Tardamos un rato en relacionar ese ruido con las chaquetas. Tardamos lo que tardó la gente de Pájaros en darse cuenta de que estaban siendo invadidos. Y, claro, cuando nos dimos cuenta era demasiado tarde. 
Nunca supimos por dónde entraron, pero cuando las primeras pasaron volando, torpes por la noche por encima de donde cenábamos, empezamos a ponernos nerviosos. Sobre todo Juan, que gritó que las odiaba. Y yo, como me pasa en las situaciones que no controlo del todo, me puse serio y con la mandíbula dura y les dije que se tranquilizaran, que estaba todo bien, que me iba a fijar arriba y que no se preocuparan. Que era una noche calurosa de fines de marzo y que seguro eso las ponía intranquilas y por eso estaban caminando por nuestras ventanas, entrando a la cocina y volando torpes por arriba de nuestras cabezas. 
Arriba el panorama era peor. En el baño había quince o veinte alrededor de la luz y otras tantas enredadas en el helecho que decora la parte de arriba del estante. En nuestro cuarto, lo mismo. Escalaban las paredes, golpeaban contra todo, caminaban por el piso. Bajé rápido y sin decir nada empecé a buscar el Raid naranja que creía haber comprado hace poco. Juan empezó a llorar, cansado después de un día de chacra, con fútbol y caballos. Manu tiraba la comida por el aire y señalaba la luz y decía oh. Lu me miraba con cara de ¿está todo bien? 
Lo que digo de las situaciones que no controlo, en realidad es para hablar de cómo controlo las situaciones que no controlo. Esa sensación corporal de que hay que hacer lo que hay que hacer y que no hay pereza ni paja ni inseguridad ni nada que se ponga en el medio. Y me pasó en situaciones diversas: incendios, dolores, perros que atacan, autos que se encajan o que se quedan sin nafta o que se internan en un camino oscuro mientras cae la nieve, como si viviéramos en un cuento europeo. Me pasó cuando éramos chicos y estábamos solos en casa y afuera llegaron el Pelado y sus amigos a caballo, aunque no supimos que eran ellos hasta que entraron a la casa, apestando a alcohol, sucios y gritones de cabalgata y noche. Controlé la situación, a pesar de sospechar de que nunca podría controlarla, que prefería estar gritando abajo de la almohada hasta que se fueran esos caballos que relinchában y sus jinetes que en las sombras de la luna se veían gigantes y desaforados.
::::
Qué harás:
A. Responde con datos del relato de las chaquetas:
(i) ¿Qué gritó Juan cuando pasaron volando las primeras?
(ii) ¿Cuántas había alrededor de la luz del baño?
(iii) ¿Qué empezó a buscar quien narra después de bajar?
B. Prosigue el relato de las chaquetas a partir de su última oración.
::::
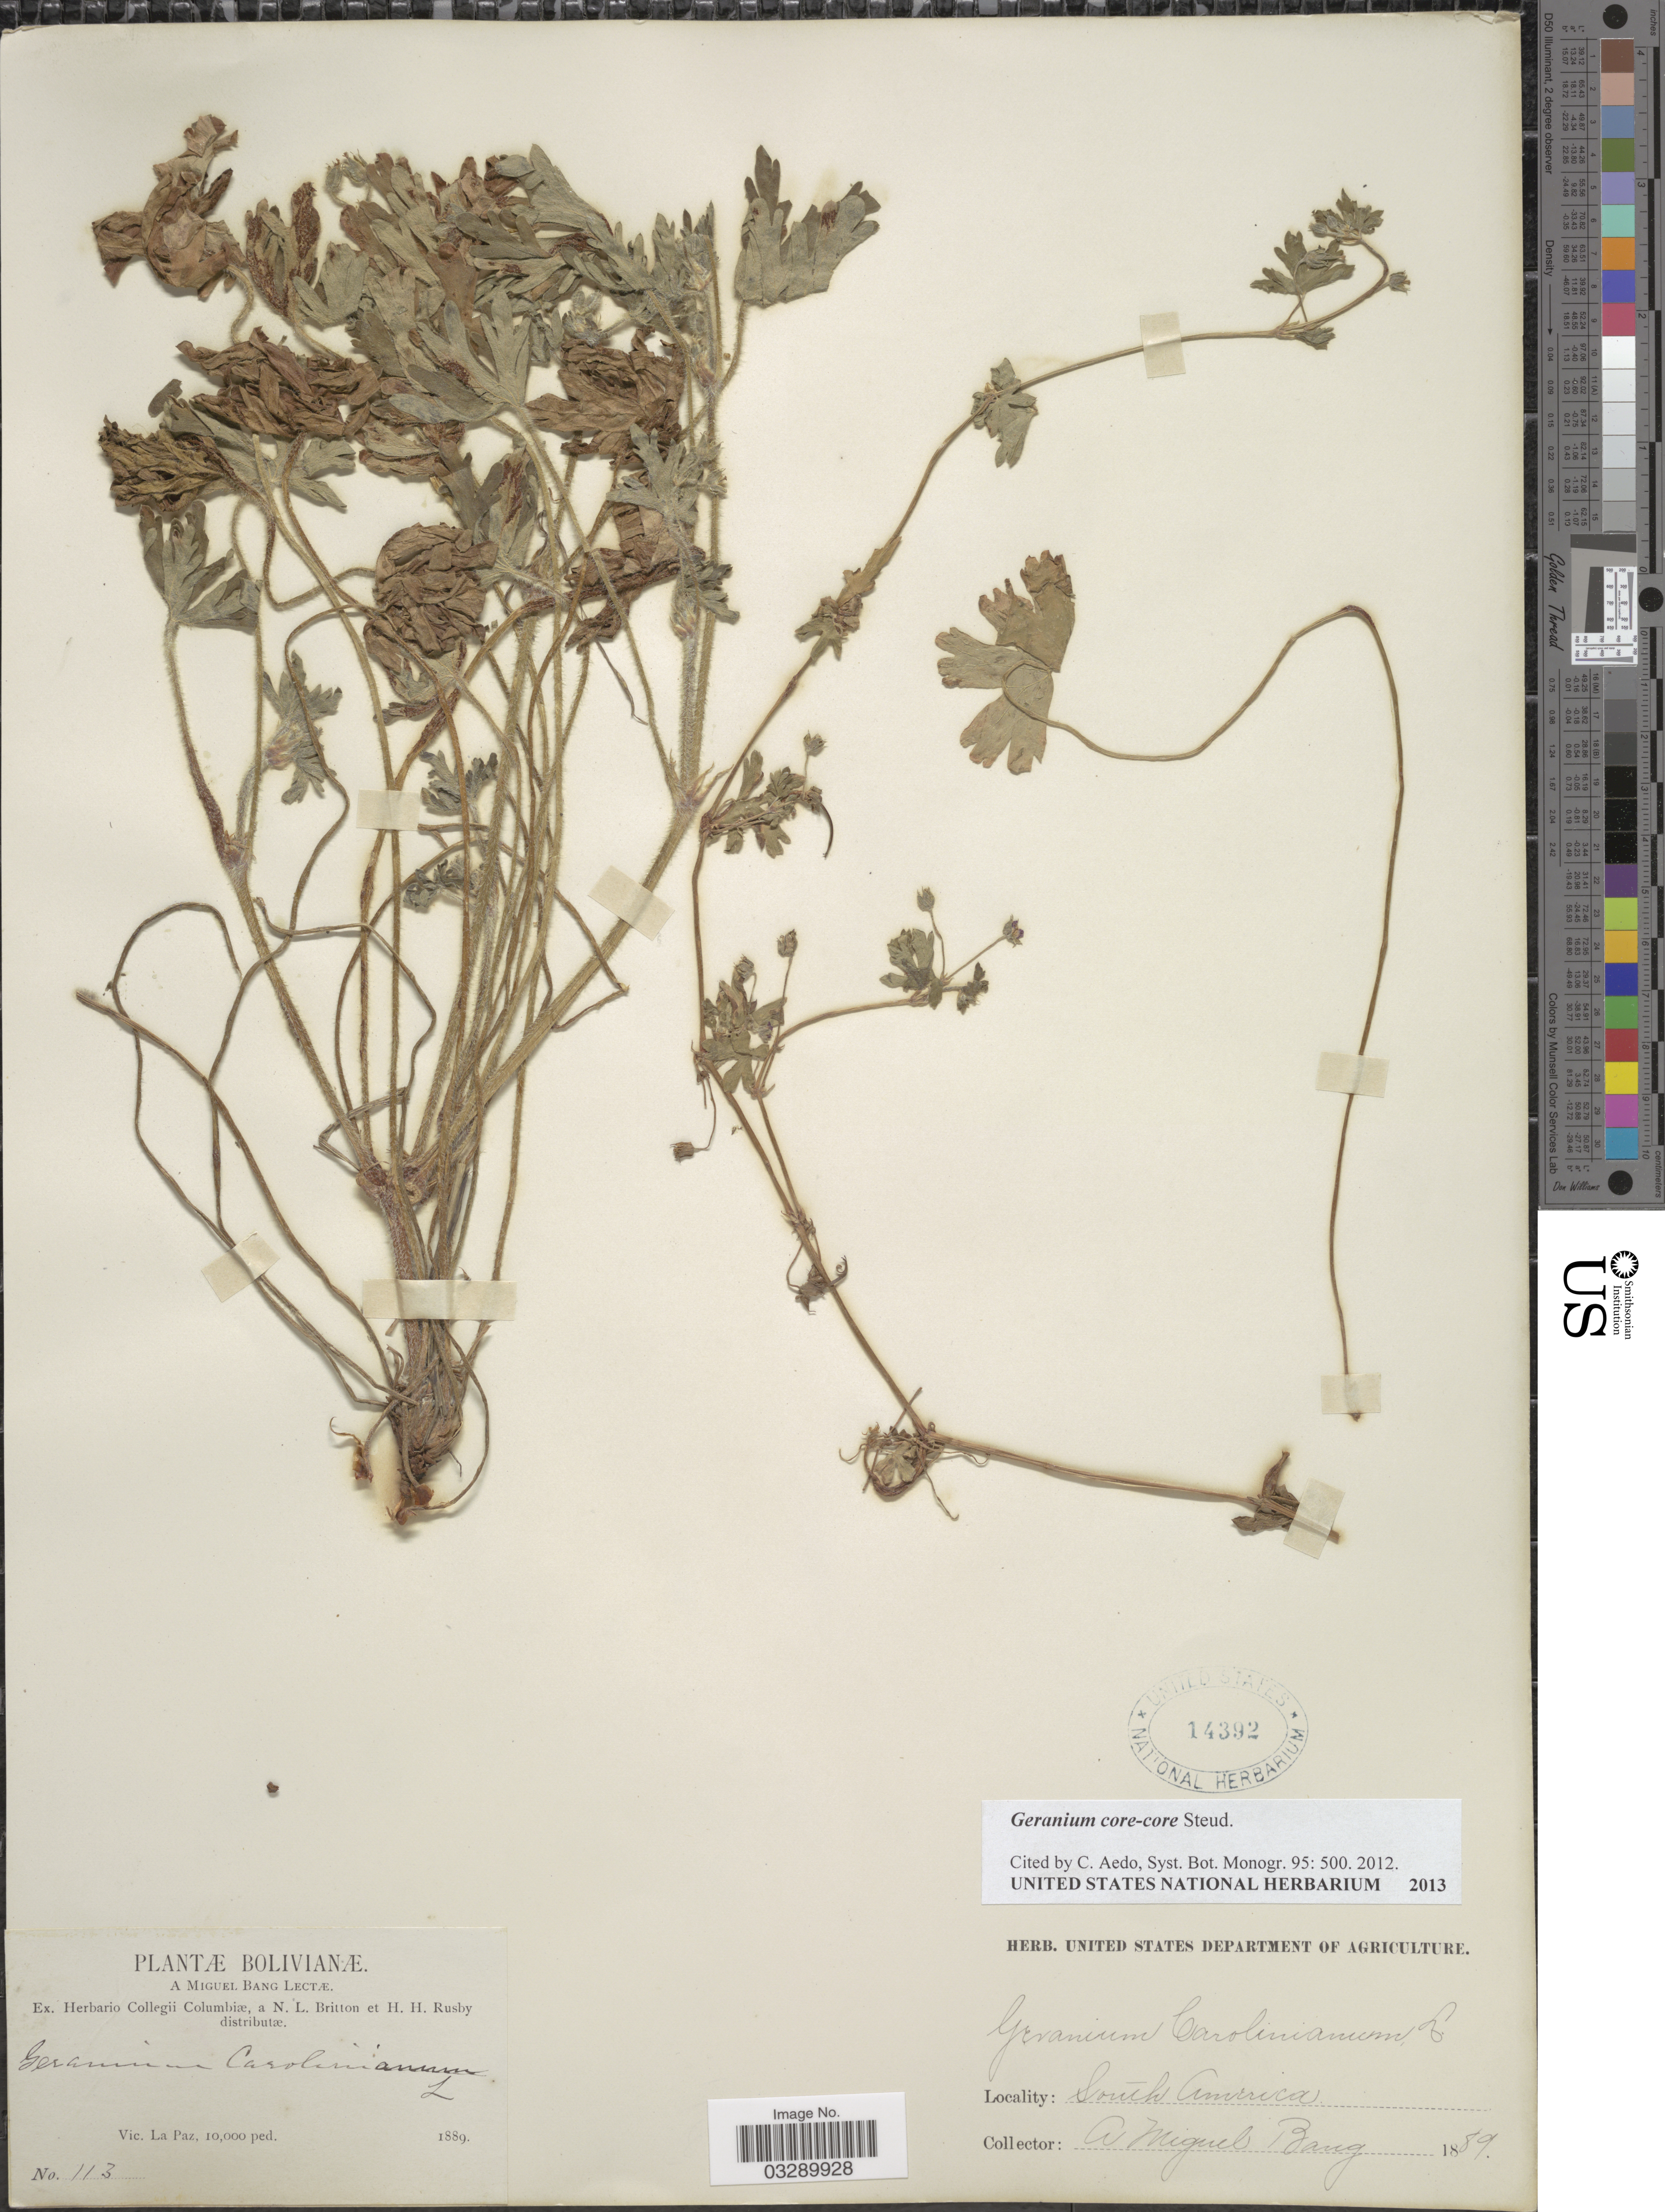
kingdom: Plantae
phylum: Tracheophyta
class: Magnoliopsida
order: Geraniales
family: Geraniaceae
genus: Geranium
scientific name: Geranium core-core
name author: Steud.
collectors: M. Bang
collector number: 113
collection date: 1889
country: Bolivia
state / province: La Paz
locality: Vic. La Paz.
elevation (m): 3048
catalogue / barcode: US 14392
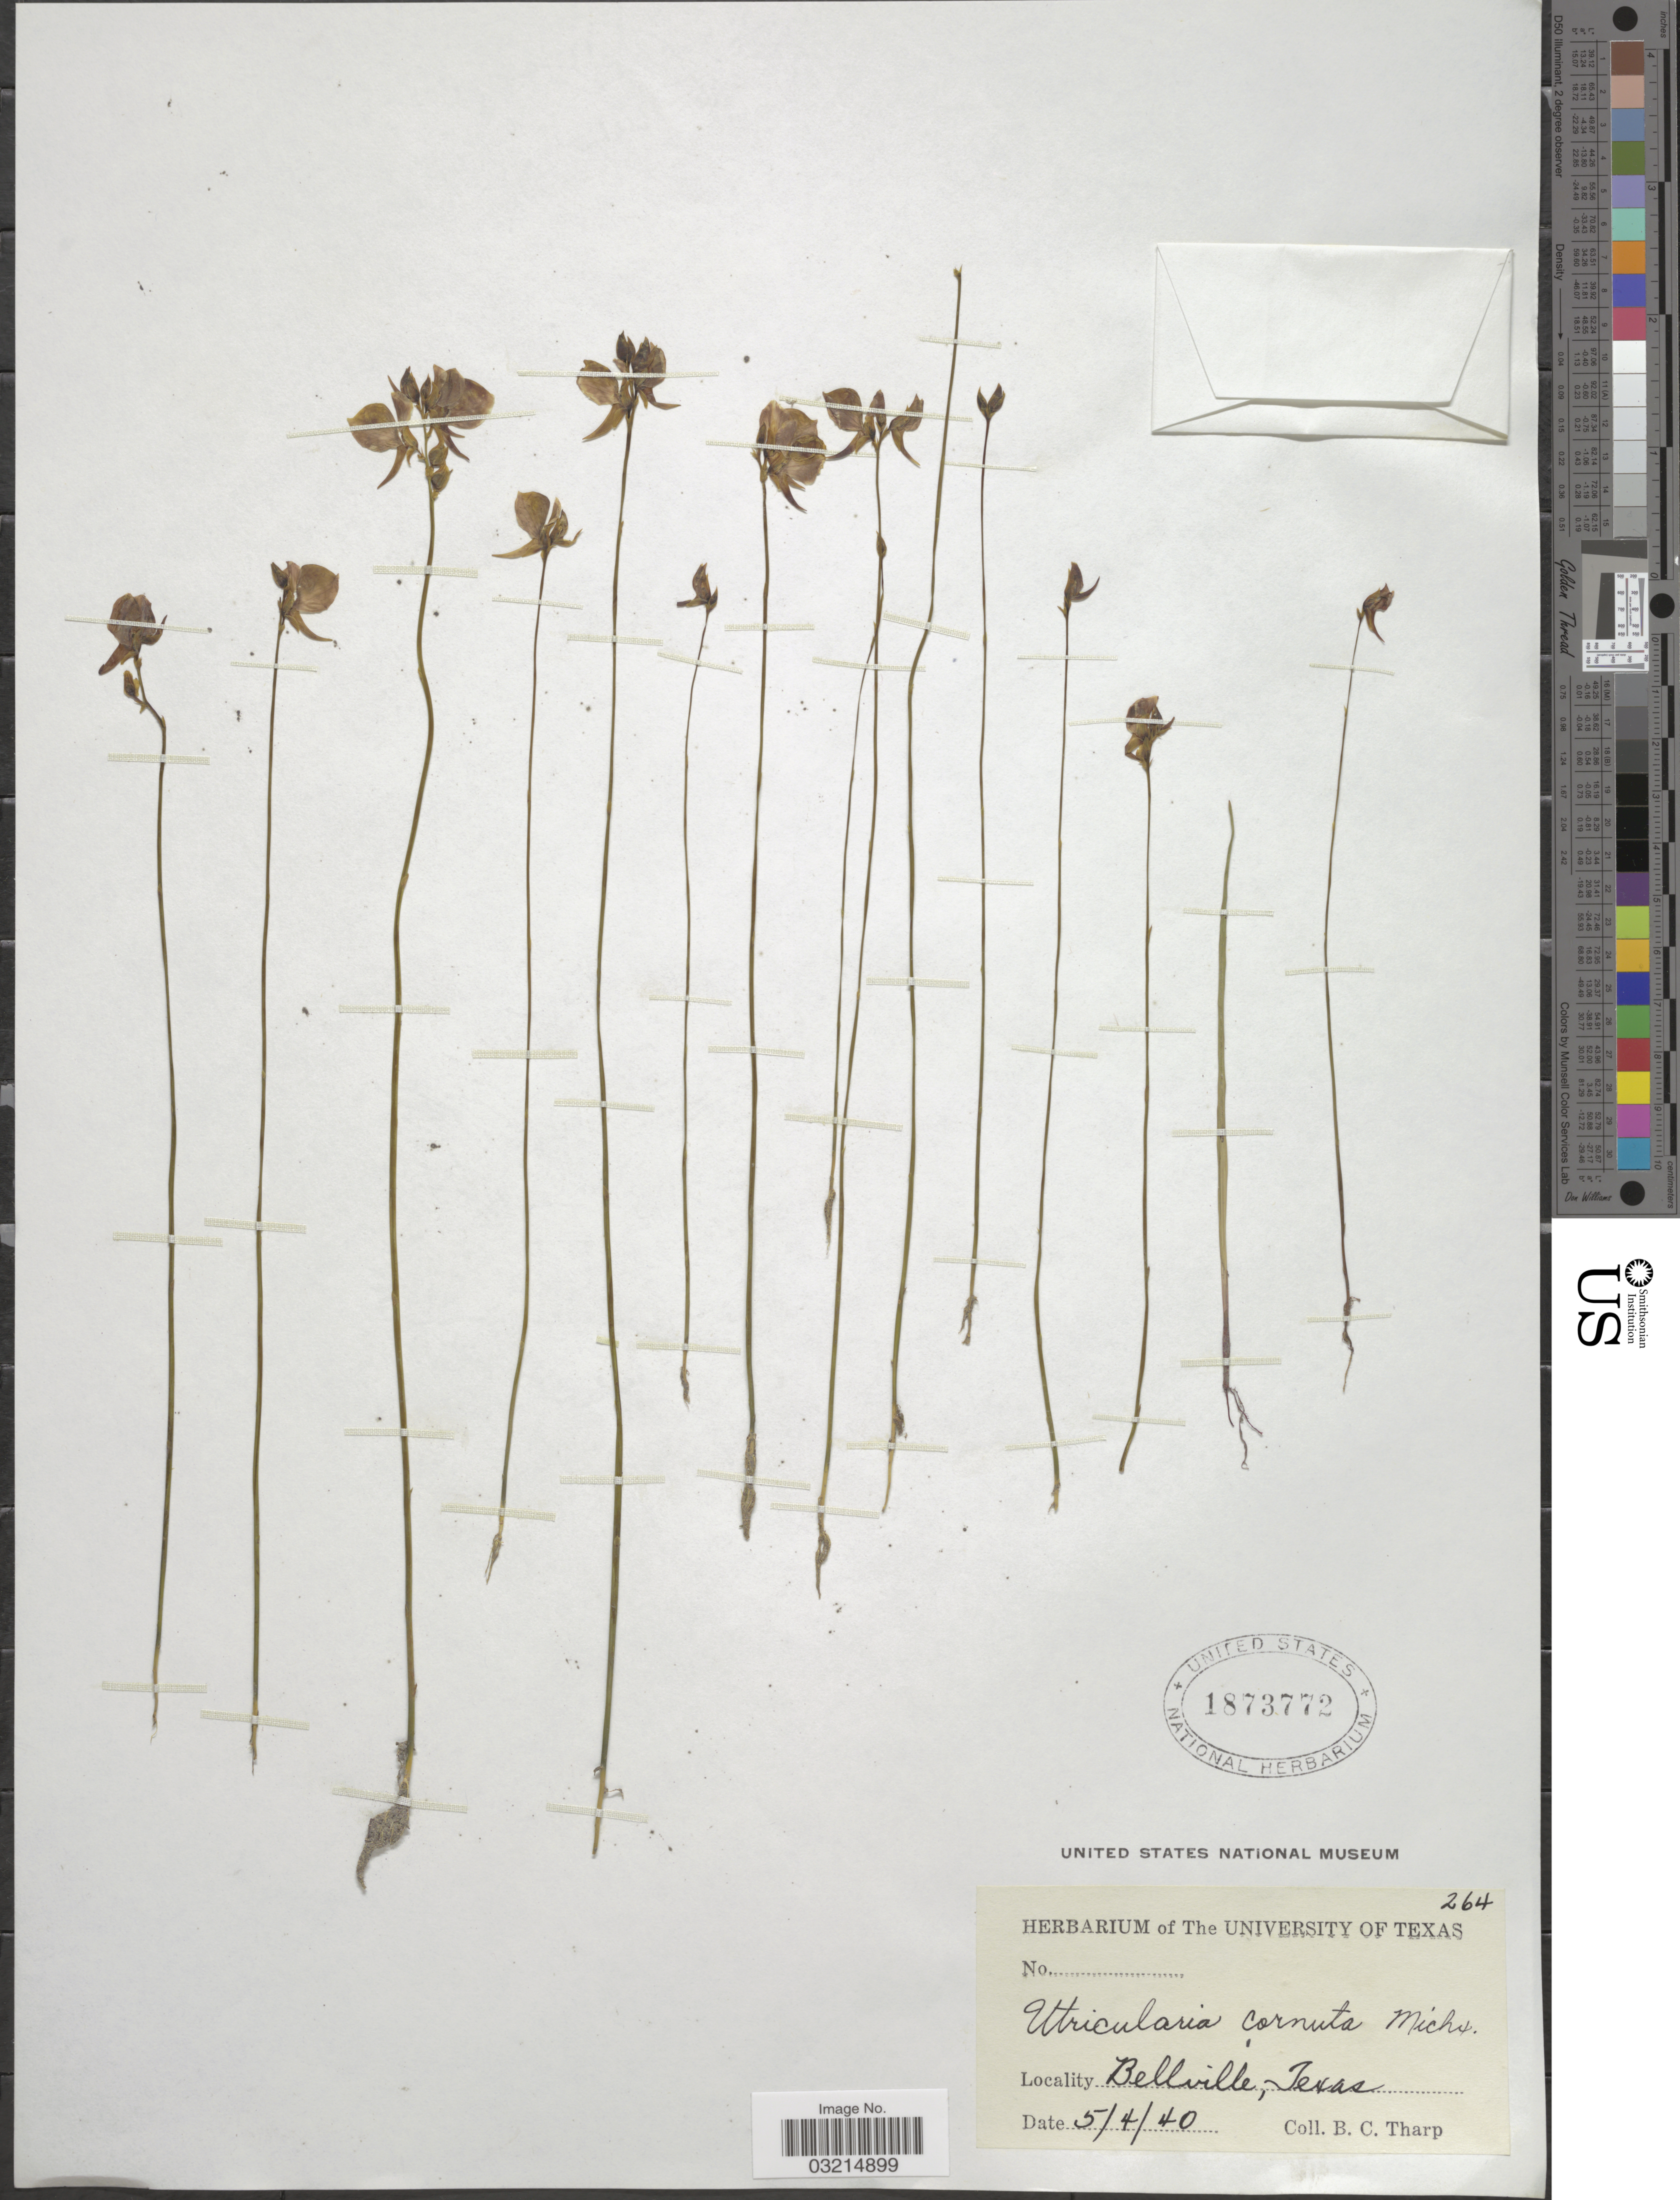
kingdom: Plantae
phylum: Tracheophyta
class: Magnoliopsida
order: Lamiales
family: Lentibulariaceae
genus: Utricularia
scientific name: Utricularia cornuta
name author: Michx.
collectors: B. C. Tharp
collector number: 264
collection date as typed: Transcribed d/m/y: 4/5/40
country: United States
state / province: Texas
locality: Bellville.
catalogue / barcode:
::::
Respuestas dadas:
A.
(i) Que las odiaba.
(ii) Quince o veinte.
(iii) El Raid naranja que creía haber comprado hace poco.

B.
No hay comparación. Lo de anoche no dejó de ser un evento doméstico, de esos que se resuelven y ya. Pero la idea de tener cincuenta insectos capaces de matarnos con un par de picaduras a mí y a mi familia, y no saber cómo resolverlo, fue interesante.
Al final, cuando supe que nunca había comprado el Raid, le dije a Lu que nos teníamos que ir. Y cuando preguntó a dónde no supe bien qué contestarle. Además, en todas las puertas y ventanas se veían los cuerpitos crujientes y pelotudos de varias decenas de chaquetas amarillas, mi enemigo íntimo desde que soy chico. Y el singular es a propósito: cada chaqueta no es una chaqueta: es parte de un todo fantástico que no nace cada septiembre y muere cada mayo, sino que sigue vivo y crece y crece y pica y come y avanza desde que yo tengo cinco años y me picó la primera en un pie. La primera, que es siempre la misma. La misma cara, la mismas manchas, el mismo ruido mientras vuela, el mismo silencio mientras acecha enredada en las sábanas, en el pasto o entre las ropas.
Vamos a lo de los Calde, dijimos. Y ahí veamos si hay veneno o qué, y cómo resolvemos esto. Y ahí fuimos.
Volví con Migui mientras Juan se dormía en el sofá y Manu mostraba cómo camina, paseando de un lado al otro del living de piso de madera y adornos tejidos en las paredes.
Apreté el Raid y fui de habitación en habitación como un loco, apuntando al cielo, cerrando puertas. Repasé la tarea, ya menos loco, un par de veces más, hasta que todas estuvieron en el piso, retorciéndose.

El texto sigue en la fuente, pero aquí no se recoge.